In the thread, the hacker credited EnergyWeaponUser and zjj for the breach, and stated that the archive includes Github projects, Gitlab projects, SonarQube projects, source code, hardcoded credentials, certificates, customer SRCs, confidential documents, Jira tickets, API tokens, AWS private buckets, Cisco Technology SRCs, Docker builds, Azure Storage buckets, private & public keys, SSL certificates, and more.

Cisco responded by saying it was investigating the breach, and has now come forward with additional information.

"Based on our investigations, we are confident that there has been no breach of our systems," Cisco said. "We have determined that the data in question is on a public-facing DevHub environment -- a Cisco resource center that enables us to support our community by making available software code, scripts, etc. for customers to use as needed. We have determined that a small number of files that were not authorized for public download may have been published."

The announcement also states there is no evidence of personally identifiable information (PII) or financial data being exposed this way, but Cisco is continuing its investigation.

"Out of an abundance of caution, we have disabled public access to the site while we continue the investigation."

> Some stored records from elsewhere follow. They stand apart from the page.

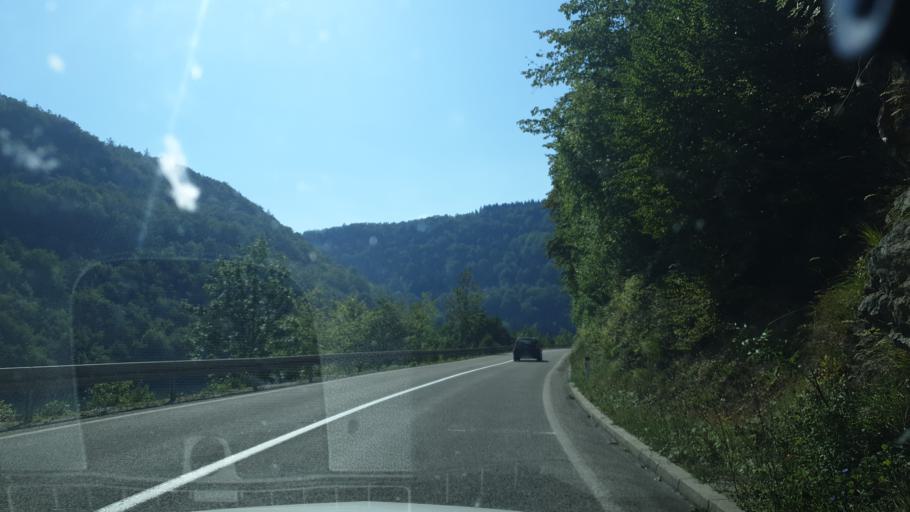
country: RS
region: Central Serbia
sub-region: Zlatiborski Okrug
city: Nova Varos
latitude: 43.5037
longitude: 19.8208
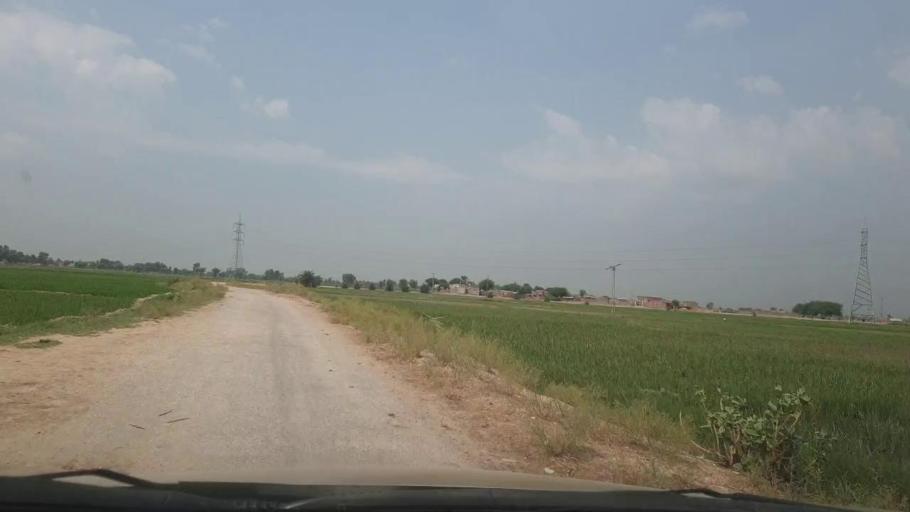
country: PK
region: Sindh
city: Ratodero
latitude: 27.6957
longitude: 68.2540
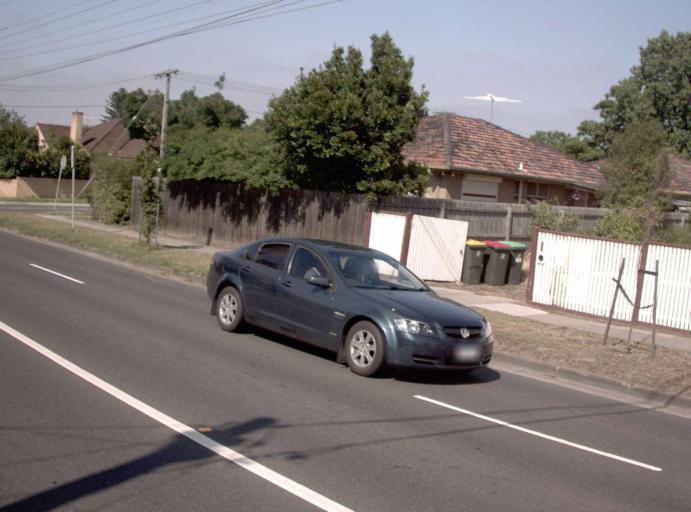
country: AU
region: Victoria
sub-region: Monash
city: Oakleigh South
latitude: -37.9269
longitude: 145.0819
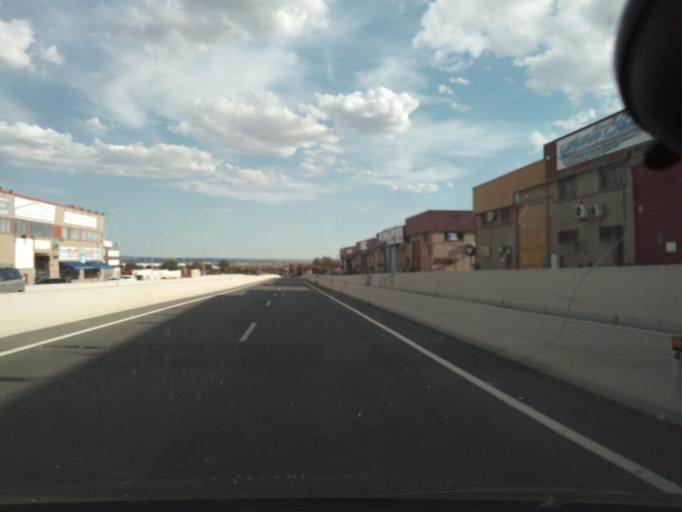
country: ES
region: Madrid
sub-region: Provincia de Madrid
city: Ajalvir
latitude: 40.5096
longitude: -3.4803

But IntelBroker disagrees that there was no breach. Speaking to BleepingComputer, they said they gained access to a Cisco third-party developer environment through an exposed API token. They also told the publication that they had access to Cisco's developer environment, and even shared screenshots as proof.

"While Cisco continues to say that no systems were breached, everything we have seen does indicate that a third-party development was breached, allowing the threat actor to steal data," the publication concluded.